Task statement:
Using the listing that follows, report how many lines include the word "looking", and add no other words.

##############################

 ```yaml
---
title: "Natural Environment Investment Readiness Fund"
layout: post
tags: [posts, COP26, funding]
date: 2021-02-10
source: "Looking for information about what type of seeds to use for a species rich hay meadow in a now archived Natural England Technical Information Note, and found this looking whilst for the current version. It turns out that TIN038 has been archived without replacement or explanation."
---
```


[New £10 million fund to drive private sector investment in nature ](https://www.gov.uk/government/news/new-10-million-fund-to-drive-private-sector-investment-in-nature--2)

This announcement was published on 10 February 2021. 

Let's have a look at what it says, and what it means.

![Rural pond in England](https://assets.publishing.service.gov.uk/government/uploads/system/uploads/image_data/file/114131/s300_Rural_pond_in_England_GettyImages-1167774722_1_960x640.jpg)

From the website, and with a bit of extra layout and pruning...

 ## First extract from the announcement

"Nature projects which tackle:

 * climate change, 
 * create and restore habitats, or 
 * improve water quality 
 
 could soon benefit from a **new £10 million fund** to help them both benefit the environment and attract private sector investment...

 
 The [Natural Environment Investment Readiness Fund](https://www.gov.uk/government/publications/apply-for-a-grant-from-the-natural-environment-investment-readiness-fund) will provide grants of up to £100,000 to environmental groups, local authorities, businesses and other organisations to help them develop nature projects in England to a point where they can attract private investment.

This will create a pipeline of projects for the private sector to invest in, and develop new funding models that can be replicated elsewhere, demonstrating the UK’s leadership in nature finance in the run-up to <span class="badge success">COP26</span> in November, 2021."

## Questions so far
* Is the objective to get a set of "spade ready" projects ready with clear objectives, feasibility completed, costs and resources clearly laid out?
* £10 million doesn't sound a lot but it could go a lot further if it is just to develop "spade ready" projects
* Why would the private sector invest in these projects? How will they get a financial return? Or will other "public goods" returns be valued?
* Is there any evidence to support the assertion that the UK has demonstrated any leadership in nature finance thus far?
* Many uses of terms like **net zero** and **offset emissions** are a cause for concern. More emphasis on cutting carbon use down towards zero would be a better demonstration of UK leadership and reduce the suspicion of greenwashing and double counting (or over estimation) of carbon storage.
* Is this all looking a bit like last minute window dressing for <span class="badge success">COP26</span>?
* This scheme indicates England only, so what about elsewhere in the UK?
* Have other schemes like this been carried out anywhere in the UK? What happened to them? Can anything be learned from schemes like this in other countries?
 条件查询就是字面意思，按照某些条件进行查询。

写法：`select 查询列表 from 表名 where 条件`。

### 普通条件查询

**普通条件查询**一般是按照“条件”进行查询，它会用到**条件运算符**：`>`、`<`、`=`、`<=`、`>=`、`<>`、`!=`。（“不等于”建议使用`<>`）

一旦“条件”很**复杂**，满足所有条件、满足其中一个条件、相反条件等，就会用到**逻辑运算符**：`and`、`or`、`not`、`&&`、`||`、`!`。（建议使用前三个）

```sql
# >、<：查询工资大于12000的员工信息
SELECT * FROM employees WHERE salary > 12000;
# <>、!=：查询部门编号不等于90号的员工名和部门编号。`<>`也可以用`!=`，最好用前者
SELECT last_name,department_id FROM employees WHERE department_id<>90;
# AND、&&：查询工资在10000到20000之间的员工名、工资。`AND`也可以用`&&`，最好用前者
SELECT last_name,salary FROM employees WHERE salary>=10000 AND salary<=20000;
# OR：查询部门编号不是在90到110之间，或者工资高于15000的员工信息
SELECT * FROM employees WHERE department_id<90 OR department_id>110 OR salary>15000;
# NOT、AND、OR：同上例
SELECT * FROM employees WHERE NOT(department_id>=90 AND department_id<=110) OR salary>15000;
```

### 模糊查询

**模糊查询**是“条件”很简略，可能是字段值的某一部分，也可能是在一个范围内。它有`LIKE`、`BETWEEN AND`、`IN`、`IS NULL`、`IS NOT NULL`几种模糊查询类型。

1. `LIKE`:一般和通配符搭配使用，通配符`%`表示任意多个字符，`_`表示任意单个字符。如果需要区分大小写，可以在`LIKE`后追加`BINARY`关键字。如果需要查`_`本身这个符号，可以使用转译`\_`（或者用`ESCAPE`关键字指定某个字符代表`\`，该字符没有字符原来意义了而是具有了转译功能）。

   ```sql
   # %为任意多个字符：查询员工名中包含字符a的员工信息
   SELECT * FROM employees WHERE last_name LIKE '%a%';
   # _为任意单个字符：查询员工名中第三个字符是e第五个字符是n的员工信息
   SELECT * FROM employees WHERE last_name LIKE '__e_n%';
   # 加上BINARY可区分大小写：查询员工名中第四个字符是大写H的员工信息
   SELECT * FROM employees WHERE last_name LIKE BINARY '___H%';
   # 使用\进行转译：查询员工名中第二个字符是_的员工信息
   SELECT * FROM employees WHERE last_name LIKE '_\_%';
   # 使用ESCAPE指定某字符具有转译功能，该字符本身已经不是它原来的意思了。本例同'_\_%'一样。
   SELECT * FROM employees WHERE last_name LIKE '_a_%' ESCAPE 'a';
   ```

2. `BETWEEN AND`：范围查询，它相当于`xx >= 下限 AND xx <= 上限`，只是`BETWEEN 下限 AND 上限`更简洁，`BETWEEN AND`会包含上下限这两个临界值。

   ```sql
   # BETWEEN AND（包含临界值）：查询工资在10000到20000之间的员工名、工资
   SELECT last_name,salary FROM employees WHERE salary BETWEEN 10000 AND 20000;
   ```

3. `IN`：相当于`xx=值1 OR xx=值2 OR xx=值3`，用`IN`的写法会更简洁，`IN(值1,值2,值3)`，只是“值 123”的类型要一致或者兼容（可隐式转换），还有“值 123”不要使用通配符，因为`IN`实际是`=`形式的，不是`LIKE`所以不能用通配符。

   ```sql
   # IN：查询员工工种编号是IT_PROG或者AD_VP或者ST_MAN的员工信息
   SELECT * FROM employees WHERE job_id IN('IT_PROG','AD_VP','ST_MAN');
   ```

##############################

Written answer:
2